• **Task objective**
From the records below, set down exactly the lines starting with the line that contains "14: (678, 114, 1.29)" and going on through the line that contains "55: (861, 261, 1.18)". Nothing else is wanted.

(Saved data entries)
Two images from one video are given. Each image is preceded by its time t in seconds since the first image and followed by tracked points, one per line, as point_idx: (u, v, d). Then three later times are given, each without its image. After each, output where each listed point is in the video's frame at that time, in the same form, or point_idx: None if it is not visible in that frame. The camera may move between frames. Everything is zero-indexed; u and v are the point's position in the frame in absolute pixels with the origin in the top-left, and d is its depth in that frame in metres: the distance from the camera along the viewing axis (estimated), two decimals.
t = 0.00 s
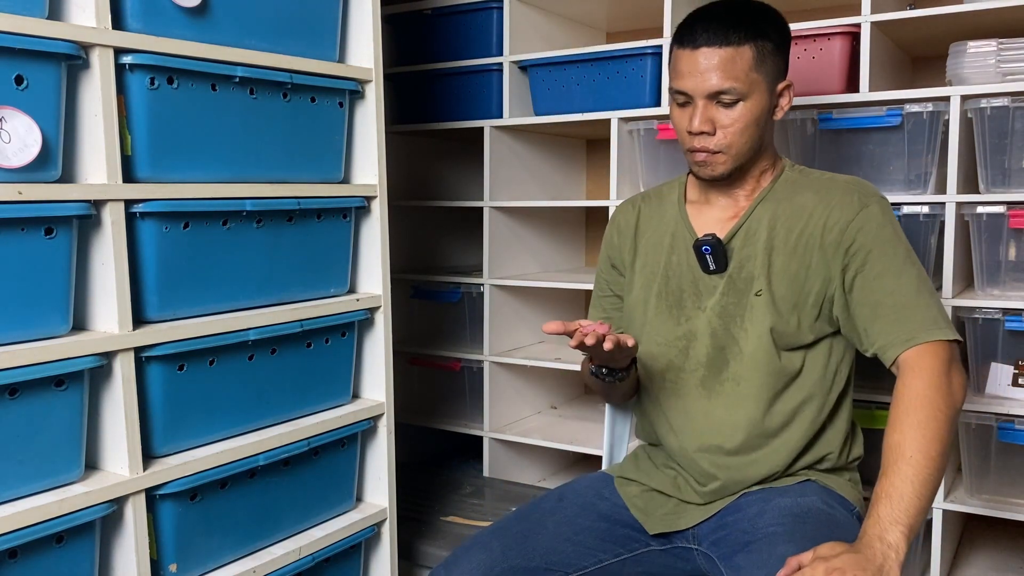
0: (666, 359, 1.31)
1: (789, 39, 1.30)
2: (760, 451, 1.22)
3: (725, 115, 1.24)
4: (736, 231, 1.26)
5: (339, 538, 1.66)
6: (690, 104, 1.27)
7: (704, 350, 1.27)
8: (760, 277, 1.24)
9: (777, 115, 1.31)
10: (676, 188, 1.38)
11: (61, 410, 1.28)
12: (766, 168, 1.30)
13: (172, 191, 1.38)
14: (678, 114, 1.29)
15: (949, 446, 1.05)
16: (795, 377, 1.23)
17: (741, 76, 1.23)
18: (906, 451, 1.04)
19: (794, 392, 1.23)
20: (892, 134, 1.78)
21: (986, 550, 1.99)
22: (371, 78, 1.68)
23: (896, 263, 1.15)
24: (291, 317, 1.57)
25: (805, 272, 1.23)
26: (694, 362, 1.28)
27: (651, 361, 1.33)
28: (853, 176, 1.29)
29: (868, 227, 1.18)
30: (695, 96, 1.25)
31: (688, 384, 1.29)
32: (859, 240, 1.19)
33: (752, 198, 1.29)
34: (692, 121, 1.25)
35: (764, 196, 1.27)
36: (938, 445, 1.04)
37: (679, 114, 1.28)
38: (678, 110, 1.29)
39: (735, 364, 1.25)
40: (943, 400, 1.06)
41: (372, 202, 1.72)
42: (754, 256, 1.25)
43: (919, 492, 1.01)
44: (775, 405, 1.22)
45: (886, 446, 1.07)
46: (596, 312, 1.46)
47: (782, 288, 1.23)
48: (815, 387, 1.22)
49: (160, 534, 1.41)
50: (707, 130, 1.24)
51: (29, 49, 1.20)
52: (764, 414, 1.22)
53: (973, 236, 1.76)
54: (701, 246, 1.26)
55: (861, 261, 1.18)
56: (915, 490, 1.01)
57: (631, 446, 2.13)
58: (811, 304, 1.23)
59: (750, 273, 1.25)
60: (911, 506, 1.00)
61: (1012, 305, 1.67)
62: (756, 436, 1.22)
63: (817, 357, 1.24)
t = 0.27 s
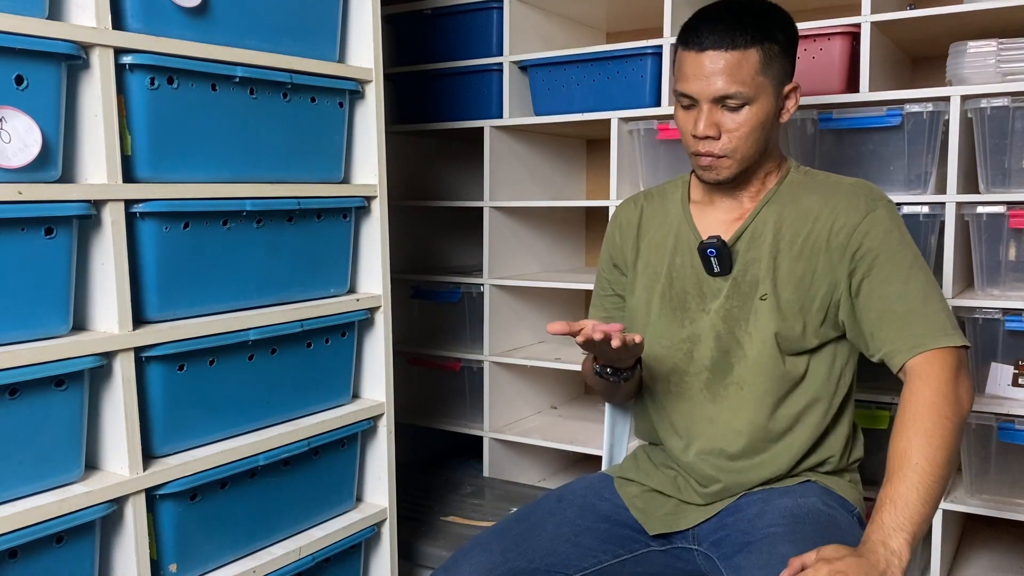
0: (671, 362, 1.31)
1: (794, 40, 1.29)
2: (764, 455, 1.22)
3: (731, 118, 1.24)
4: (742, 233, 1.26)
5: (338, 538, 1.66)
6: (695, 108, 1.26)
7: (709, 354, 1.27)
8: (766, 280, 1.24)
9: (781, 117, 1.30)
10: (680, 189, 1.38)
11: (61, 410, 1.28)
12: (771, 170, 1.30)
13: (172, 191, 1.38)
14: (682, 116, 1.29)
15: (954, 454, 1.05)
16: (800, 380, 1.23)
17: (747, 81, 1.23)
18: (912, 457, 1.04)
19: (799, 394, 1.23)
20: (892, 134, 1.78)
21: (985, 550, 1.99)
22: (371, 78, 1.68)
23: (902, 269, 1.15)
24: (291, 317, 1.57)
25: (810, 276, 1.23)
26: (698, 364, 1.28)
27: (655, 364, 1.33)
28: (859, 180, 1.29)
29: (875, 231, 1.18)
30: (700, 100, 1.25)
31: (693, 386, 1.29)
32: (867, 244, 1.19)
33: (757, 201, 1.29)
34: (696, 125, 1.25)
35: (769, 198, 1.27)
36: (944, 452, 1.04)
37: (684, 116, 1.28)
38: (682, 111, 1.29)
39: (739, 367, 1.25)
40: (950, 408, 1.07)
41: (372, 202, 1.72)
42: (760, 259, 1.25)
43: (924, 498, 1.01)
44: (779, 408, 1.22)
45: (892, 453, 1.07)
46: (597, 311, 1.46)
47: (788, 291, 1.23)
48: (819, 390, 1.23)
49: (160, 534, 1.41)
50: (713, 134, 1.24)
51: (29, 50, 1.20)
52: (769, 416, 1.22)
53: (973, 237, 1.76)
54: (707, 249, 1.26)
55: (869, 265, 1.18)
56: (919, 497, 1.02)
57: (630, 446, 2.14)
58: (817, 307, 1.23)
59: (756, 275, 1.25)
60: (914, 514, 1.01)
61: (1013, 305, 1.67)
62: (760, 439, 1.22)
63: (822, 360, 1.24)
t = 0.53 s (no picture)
0: (674, 364, 1.31)
1: (803, 46, 1.31)
2: (769, 456, 1.22)
3: (721, 111, 1.26)
4: (745, 234, 1.26)
5: (338, 538, 1.66)
6: (691, 94, 1.28)
7: (714, 357, 1.26)
8: (769, 282, 1.24)
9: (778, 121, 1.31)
10: (680, 187, 1.36)
11: (61, 410, 1.28)
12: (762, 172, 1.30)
13: (172, 191, 1.38)
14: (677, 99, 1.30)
15: (942, 444, 1.05)
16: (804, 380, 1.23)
17: (744, 75, 1.25)
18: (900, 447, 1.03)
19: (804, 395, 1.23)
20: (892, 134, 1.78)
21: (986, 550, 1.99)
22: (371, 78, 1.68)
23: (899, 262, 1.16)
24: (291, 317, 1.57)
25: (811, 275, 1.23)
26: (704, 367, 1.28)
27: (658, 365, 1.32)
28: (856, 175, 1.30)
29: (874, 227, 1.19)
30: (695, 86, 1.27)
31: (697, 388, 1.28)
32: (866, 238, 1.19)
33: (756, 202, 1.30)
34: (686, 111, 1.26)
35: (770, 198, 1.27)
36: (932, 442, 1.03)
37: (679, 100, 1.29)
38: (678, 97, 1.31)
39: (744, 369, 1.24)
40: (939, 399, 1.06)
41: (372, 202, 1.72)
42: (763, 260, 1.25)
43: (911, 487, 1.01)
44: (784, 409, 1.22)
45: (880, 442, 1.06)
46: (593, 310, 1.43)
47: (791, 292, 1.23)
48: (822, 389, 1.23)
49: (160, 534, 1.41)
50: (699, 122, 1.26)
51: (29, 50, 1.20)
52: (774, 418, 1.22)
53: (973, 237, 1.76)
54: (712, 253, 1.25)
55: (868, 260, 1.18)
56: (907, 488, 1.01)
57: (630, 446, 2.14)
58: (819, 306, 1.23)
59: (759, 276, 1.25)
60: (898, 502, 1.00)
61: (1012, 305, 1.67)
62: (764, 439, 1.22)
63: (824, 358, 1.24)
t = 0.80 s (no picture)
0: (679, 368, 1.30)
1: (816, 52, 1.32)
2: (775, 459, 1.23)
3: (745, 101, 1.23)
4: (751, 244, 1.25)
5: (338, 538, 1.66)
6: (712, 83, 1.25)
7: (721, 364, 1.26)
8: (776, 291, 1.23)
9: (788, 124, 1.30)
10: (683, 189, 1.35)
11: (61, 410, 1.28)
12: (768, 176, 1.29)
13: (172, 191, 1.38)
14: (693, 90, 1.27)
15: (915, 451, 1.07)
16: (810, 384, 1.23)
17: (771, 63, 1.23)
18: (874, 457, 1.06)
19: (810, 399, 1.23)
20: (892, 134, 1.78)
21: (986, 550, 1.99)
22: (371, 78, 1.68)
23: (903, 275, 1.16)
24: (291, 317, 1.57)
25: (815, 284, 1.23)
26: (713, 379, 1.27)
27: (667, 375, 1.32)
28: (852, 172, 1.31)
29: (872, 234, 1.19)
30: (720, 72, 1.24)
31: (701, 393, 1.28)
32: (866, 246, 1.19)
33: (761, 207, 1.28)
34: (711, 97, 1.22)
35: (773, 204, 1.26)
36: (904, 451, 1.06)
37: (698, 89, 1.26)
38: (695, 86, 1.27)
39: (754, 381, 1.24)
40: (911, 407, 1.08)
41: (372, 202, 1.72)
42: (769, 267, 1.24)
43: (887, 498, 1.03)
44: (794, 414, 1.23)
45: (855, 452, 1.09)
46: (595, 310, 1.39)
47: (795, 300, 1.22)
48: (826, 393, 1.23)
49: (160, 534, 1.41)
50: (726, 109, 1.22)
51: (29, 50, 1.20)
52: (782, 423, 1.23)
53: (973, 237, 1.76)
54: (726, 268, 1.24)
55: (866, 266, 1.18)
56: (884, 501, 1.03)
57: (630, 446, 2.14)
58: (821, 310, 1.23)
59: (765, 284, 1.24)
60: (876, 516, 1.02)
61: (1012, 305, 1.67)
62: (771, 442, 1.23)
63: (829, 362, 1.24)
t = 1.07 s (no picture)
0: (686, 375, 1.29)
1: (833, 66, 1.26)
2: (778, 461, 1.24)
3: (741, 117, 1.18)
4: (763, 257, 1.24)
5: (338, 538, 1.66)
6: (710, 93, 1.20)
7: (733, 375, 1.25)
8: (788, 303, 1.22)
9: (791, 141, 1.26)
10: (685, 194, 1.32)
11: (61, 410, 1.28)
12: (771, 190, 1.25)
13: (172, 191, 1.38)
14: (692, 98, 1.23)
15: (906, 461, 1.07)
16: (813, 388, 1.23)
17: (772, 79, 1.18)
18: (866, 470, 1.06)
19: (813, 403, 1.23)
20: (892, 134, 1.78)
21: (986, 550, 1.99)
22: (371, 78, 1.68)
23: (901, 274, 1.16)
24: (291, 317, 1.57)
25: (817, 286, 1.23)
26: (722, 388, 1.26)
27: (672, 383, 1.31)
28: (850, 162, 1.29)
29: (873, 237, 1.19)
30: (717, 84, 1.19)
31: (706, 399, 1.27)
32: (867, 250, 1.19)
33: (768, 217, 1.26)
34: (704, 110, 1.19)
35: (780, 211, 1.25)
36: (897, 462, 1.06)
37: (696, 98, 1.22)
38: (694, 94, 1.23)
39: (758, 386, 1.24)
40: (904, 417, 1.08)
41: (372, 202, 1.72)
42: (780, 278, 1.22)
43: (879, 512, 1.03)
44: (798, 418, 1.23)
45: (847, 463, 1.09)
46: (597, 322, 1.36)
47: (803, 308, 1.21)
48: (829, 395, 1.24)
49: (160, 534, 1.41)
50: (716, 125, 1.18)
51: (29, 49, 1.20)
52: (786, 428, 1.23)
53: (973, 236, 1.76)
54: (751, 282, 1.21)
55: (865, 268, 1.18)
56: (874, 514, 1.03)
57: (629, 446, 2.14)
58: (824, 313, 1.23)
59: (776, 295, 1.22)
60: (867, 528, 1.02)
61: (1013, 305, 1.67)
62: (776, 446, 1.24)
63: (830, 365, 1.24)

• **Expected output**
14: (678, 114, 1.29)
15: (949, 446, 1.05)
16: (795, 377, 1.23)
17: (741, 76, 1.23)
18: (906, 451, 1.04)
19: (794, 392, 1.23)
20: (892, 134, 1.78)
21: (986, 550, 1.99)
22: (371, 78, 1.68)
23: (896, 263, 1.15)
24: (291, 317, 1.57)
25: (805, 272, 1.23)
26: (694, 362, 1.28)
27: (651, 361, 1.33)
28: (853, 176, 1.29)
29: (868, 227, 1.18)
30: (695, 96, 1.25)
31: (688, 384, 1.29)
32: (859, 240, 1.19)
33: (752, 198, 1.29)
34: (692, 121, 1.25)
35: (764, 196, 1.27)
36: (938, 445, 1.04)
37: (679, 114, 1.28)
38: (678, 110, 1.29)
39: (735, 364, 1.25)
40: (943, 400, 1.06)
41: (372, 202, 1.72)
42: (754, 256, 1.25)
43: (919, 492, 1.01)
44: (775, 405, 1.22)
45: (886, 446, 1.07)
46: (596, 312, 1.46)
47: (782, 288, 1.23)
48: (815, 387, 1.22)
49: (160, 534, 1.41)
50: (707, 130, 1.24)
51: (29, 49, 1.20)
52: (764, 414, 1.22)
53: (973, 236, 1.76)
54: (701, 246, 1.26)
55: (861, 261, 1.18)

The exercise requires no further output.